Dancing on Main Street may need revamp


By Jason Hawk - jhawk@aimmediamidwest.com



“Is this the last year?”

That’s a question Dancing on Main Street organizer Teresa Gilles hears every August — and it’s one we heard over and over at Saturday’s downtown festival.

No decision has been made to end the annual bands-and-beer party, which just wrapped on its 15th year.

But it may get a revamp.

Gilles said her eyes were opened late Saturday when she spent time with Amherst police officers dealing with rowdy crowds. After 10:30 p.m., there were several incidents from shoving to screaming matches to an assault.

Lt. Mark Cawthon said there were 16 calls for service related to Dancing on Main Street, down from 24 last year. But he warned that “the numbers can be somewhat deceiving.”

“I say that because in my experience over the last few years… at the end of the event, there seems to be a crowd that comes down there for trouble,” he said.

Main Street Amherst started the festival in 2003 to highlight the pubs in Amherst’s historical downtown district. Gilles, who serves as executive director of the nonprofit, has said it’s become the biggest sales night of the year for Park Avenue and Church Street bars.

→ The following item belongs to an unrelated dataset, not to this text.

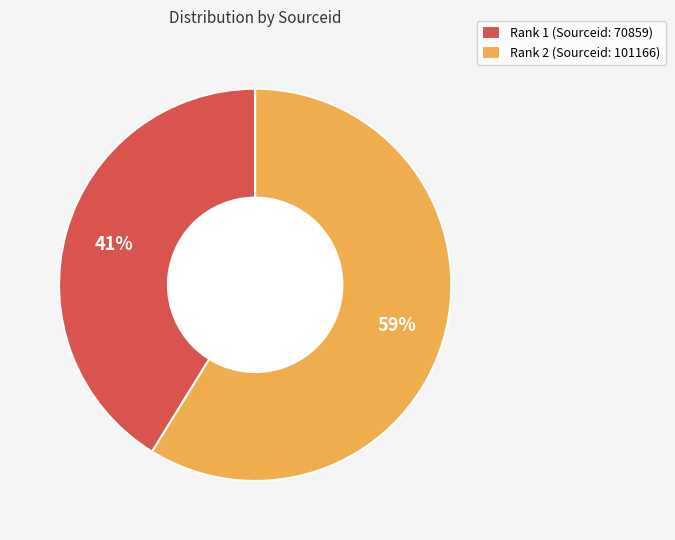

Combined, do Rank 1 (Sourceid: 70859) and Rank 2 (Sourceid: 101166) account for over 50%?

Yes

But this year Cawthon said three establishments were overloaded around midnight and police had to step in to enforce occupancy laws. “It got to the point where the crowd was agitated because some couldn’t get in,” he said. “But we had to at least make sure that people could get out.”

Main Street hires Amherst officers to provide security at the event. Cawthon said he asked Lorain police and state troopers for help Saturday night too as folks downtown became more aggressive.

After the event, it was difficult to clear both intoxicated people and litter from the street, he said.

Cawthon and Gilles met Monday and the lieutenant said there is a need to look at overhauling the event next year in the name of safety.

Gilles agreed steps should be taken, though she said “it’s not Amherst people” causing problems. She said “young people” from outside the city created many late-night problems.

She said one idea is to drastically change the hours for Dancing on Main Street — for example, it could run from noon to 8 p.m., which would be more family-friendly.

This year’s daylight attendance was up, she said, which indicates there’s an interest in the family-oriented aspect of the festival.

And, after-dark problems aside, there was plenty to celebrate at Dancing on Main Street 2018: Attendees loved the rockin’ sounds of The Roadhouse Band, new act MadFly, and Dann Swift’s The Current Vibe.

They also flocked to new food vendors for pierogies, macaroni and cheese, and kettle corn, Gilles said.

“It was nice to see people with kids coming down and having fun,” she said.